Executive Director of the National Black Justice Coalition, David Johns, who was thanked directly in NYC Pride’s statement, called out the privilege of this question.
“This response is reflective of how white supremacy works,” he said. “It’s reflective of individuals who have, or think that they have, benefited from an increase in police presence, [but] an increase in police presence is not indicative of lesser crimes. [There have] always been ways to make communities safer that don’t look like [what] American capitalist colonialist [police] are empowered to do, in particular in non-white queer spaces … Police get resources to do things they aren’t equipped to do.”
Walker noted that the Reclaim Pride Coalition has “had two unpoliced Queer Liberation Marches with no cops and the only instances of violence to occur were from the NYPD.”
Still, today in the U.S., mass shootings and white supremacist terrorism are horrifyingly common.
On June 12, 2016, just hours after the horrific shooting at Pulse Nightclub in Orlando, a man was arrested by Santa Monica police with a car full of guns on his way to Los Angeles Pride. Thankfully, the Pride event continued without incident. In the absolute worst-case scenario of a bomb or mass shooter, Walker raises the point that the NYPD’s usual structure of barricades kettles people in, making it hard if not impossible to run to safety.
NYPD will likely be just one block away, but not participating in the parade.
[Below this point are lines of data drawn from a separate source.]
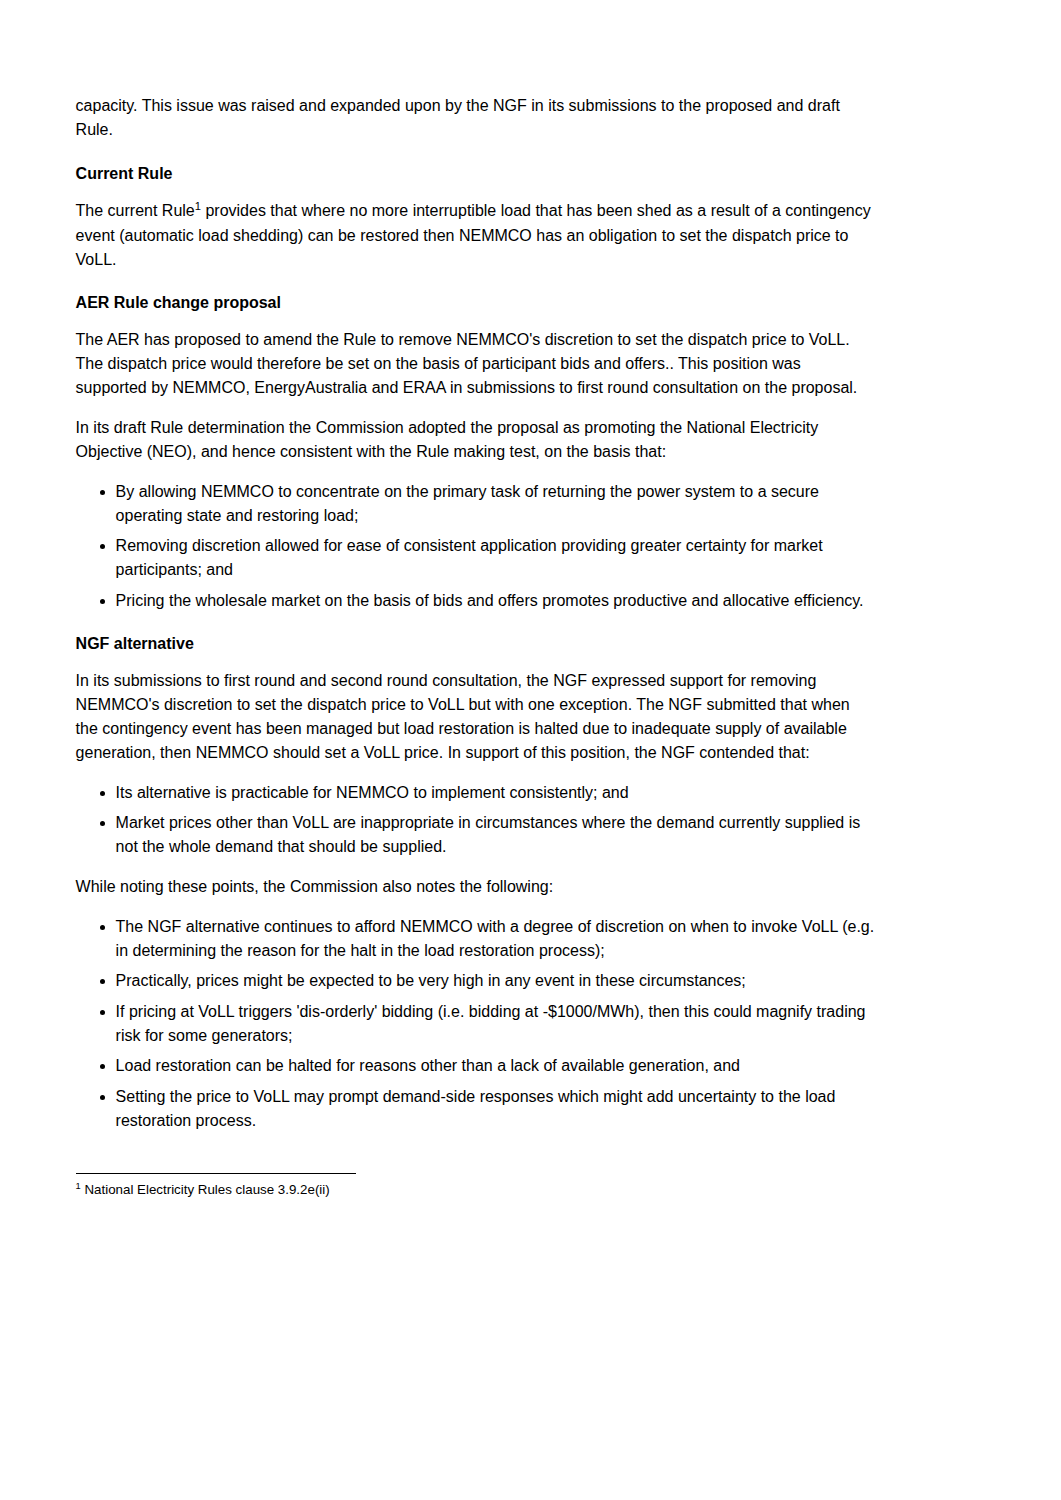capacity. This issue was raised and expanded upon by the NGF in its submissions to the proposed and draft Rule.
Current Rule
The current Rule1 provides that where no more interruptible load that has been shed as a result of a contingency event (automatic load shedding) can be restored then NEMMCO has an obligation to set the dispatch price to VoLL.
AER Rule change proposal
The AER has proposed to amend the Rule to remove NEMMCO's discretion to set the dispatch price to VoLL. The dispatch price would therefore be set on the basis of participant bids and offers.. This position was supported by NEMMCO, EnergyAustralia and ERAA in submissions to first round consultation on the proposal.
In its draft Rule determination the Commission adopted the proposal as promoting the National Electricity Objective (NEO), and hence consistent with the Rule making test, on the basis that:
By allowing NEMMCO to concentrate on the primary task of returning the power system to a secure operating state and restoring load;
Removing discretion allowed for ease of consistent application providing greater certainty for market participants; and
Pricing the wholesale market on the basis of bids and offers promotes productive and allocative efficiency.
NGF alternative
In its submissions to first round and second round consultation, the NGF expressed support for removing NEMMCO's discretion to set the dispatch price to VoLL but with one exception. The NGF submitted that when the contingency event has been managed but load restoration is halted due to inadequate supply of available generation, then NEMMCO should set a VoLL price. In support of this position, the NGF contended that:
Its alternative is practicable for NEMMCO to implement consistently; and
Market prices other than VoLL are inappropriate in circumstances where the demand currently supplied is not the whole demand that should be supplied.
While noting these points, the Commission also notes the following:
The NGF alternative continues to afford NEMMCO with a degree of discretion on when to invoke VoLL (e.g. in determining the reason for the halt in the load restoration process);
Practically, prices might be expected to be very high in any event in these circumstances;
If pricing at VoLL triggers 'dis-orderly' bidding (i.e. bidding at -$1000/MWh), then this could magnify trading risk for some generators;
Load restoration can be halted for reasons other than a lack of available generation, and
Setting the price to VoLL may prompt demand-side responses which might add uncertainty to the load restoration process.
1 National Electricity Rules clause 3.9.2e(ii)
NYC Pride’s statement explains that security will be handled by “trained private security, community leaders, and volunteers” and that the NYPD can intervene in cases of absolute emergency.
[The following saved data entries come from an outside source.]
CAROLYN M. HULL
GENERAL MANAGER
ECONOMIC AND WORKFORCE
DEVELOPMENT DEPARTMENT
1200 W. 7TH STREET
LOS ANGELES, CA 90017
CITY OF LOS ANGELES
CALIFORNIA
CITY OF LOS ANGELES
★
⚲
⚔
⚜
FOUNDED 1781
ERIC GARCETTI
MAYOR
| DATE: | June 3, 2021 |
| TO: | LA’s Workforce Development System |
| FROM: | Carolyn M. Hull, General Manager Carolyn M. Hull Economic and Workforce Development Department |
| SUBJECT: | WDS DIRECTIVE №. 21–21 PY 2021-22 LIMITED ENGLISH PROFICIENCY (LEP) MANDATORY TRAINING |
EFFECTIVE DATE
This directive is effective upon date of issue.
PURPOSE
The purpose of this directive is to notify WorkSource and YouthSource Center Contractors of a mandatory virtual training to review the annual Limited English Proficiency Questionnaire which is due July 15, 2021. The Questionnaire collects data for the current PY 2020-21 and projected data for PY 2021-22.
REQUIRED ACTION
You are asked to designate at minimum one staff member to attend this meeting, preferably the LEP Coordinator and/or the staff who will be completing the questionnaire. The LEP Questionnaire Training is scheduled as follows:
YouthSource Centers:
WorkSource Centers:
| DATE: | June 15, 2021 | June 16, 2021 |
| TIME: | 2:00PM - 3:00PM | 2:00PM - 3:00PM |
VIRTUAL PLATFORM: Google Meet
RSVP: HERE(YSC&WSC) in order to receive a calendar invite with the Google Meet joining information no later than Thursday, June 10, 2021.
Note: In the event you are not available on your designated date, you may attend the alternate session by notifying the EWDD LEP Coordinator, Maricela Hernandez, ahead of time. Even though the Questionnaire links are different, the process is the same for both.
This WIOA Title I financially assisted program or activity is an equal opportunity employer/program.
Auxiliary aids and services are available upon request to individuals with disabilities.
Walker noted that private security firms can often contain former cops, some of whom might have been kicked off the force for any number of reasons.
Some questions remain about how NYC Pride will structure the parade in terms of contingents, barricades, and physical placement of security.
“The irony is that the two entities who are responsible for the dramatic shift, [NYC] Pride and NYPD, worked in concert for years to create the over-corporate, over-produced, over-barricaded Pride, and now those groups have seemingly divorced themselves,” Walker said. “We’ll see if it’s just a trial separation.”